One study found that BPA levels can rise by two-thirds if people drink from polycarbonate bottles.
A breastfed baby will have much lower levels of BPA compared to a bottle-fed baby.
How to avoid A Bisphenol exposure
According to various consumer groups, those wishing to reduce BPA exposure should not eat/drink canned foods and drinks unless the labeling says it is BPA free.
Scientist from the Silent Spring Institute, USA and Breast Cancer Fund, USA report that after just three days on a fresh food diet, BPA and DEHP levels in children and adults fell considerably.
You should not microwave foods in plastic containers. Plastic containers should not be washed in the dishwasher. You should avoid cleaning plastic containers with harsh detergents.
Fetus, infants and young children
Very young and unborn humans are more susceptible to BPA exposure and its effects than adults. This is probably because they cannot eliminate xenobiotics so well.
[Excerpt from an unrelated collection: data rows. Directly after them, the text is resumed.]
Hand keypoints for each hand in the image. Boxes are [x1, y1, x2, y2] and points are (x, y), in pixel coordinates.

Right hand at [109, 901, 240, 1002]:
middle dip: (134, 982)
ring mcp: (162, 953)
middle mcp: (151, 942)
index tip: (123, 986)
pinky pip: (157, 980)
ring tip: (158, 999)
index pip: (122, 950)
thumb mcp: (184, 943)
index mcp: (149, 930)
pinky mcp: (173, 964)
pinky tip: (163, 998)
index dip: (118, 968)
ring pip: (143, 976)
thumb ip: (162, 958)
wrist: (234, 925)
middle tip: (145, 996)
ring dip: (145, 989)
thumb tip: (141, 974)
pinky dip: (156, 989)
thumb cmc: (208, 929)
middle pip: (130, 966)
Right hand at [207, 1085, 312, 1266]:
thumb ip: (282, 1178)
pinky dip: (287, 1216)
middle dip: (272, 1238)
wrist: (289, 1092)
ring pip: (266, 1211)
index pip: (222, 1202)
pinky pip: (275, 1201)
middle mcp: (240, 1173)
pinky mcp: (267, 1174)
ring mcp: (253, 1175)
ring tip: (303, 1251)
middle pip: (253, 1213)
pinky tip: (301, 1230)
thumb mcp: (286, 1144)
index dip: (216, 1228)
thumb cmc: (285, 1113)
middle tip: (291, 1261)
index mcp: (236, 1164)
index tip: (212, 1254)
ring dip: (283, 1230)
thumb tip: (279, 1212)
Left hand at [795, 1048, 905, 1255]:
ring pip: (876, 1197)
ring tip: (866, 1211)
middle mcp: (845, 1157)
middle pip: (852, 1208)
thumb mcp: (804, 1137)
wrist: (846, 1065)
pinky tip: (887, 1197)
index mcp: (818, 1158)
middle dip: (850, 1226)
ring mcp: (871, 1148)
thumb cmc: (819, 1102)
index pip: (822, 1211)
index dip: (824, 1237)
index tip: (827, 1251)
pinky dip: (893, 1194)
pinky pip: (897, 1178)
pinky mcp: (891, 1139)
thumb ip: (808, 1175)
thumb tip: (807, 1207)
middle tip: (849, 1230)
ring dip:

A xenobiotic is a substance found in an organism which is not generally produced or expected to be present in it.
Most urine studies have found higher BPA concentrations in children than adults.
Bottle-fed babies are the most exposed.
BPA and the environment
According to studies, BPA can undermine the reproduction and development of aquatic life, especially fishes. There is also compelling evidence that aquatic invertebrates, reptiles and amphibians are also affected.
Ocean-borne plastic trash can contaminate the environment.
BPA is a major soil pollutant which can interfere with nitrogen fixation at the roots of several types of plants.
A report by the Royal Society, UK, found that BPA has been shown to undermine the reproduction of all animal groups studied. It was also found to induce genetic abnormalities in amphibians and crustaceans.
A Canadian study reported that rivers with BPA contamination had a much higher female-than-male proportion of some types of fishes.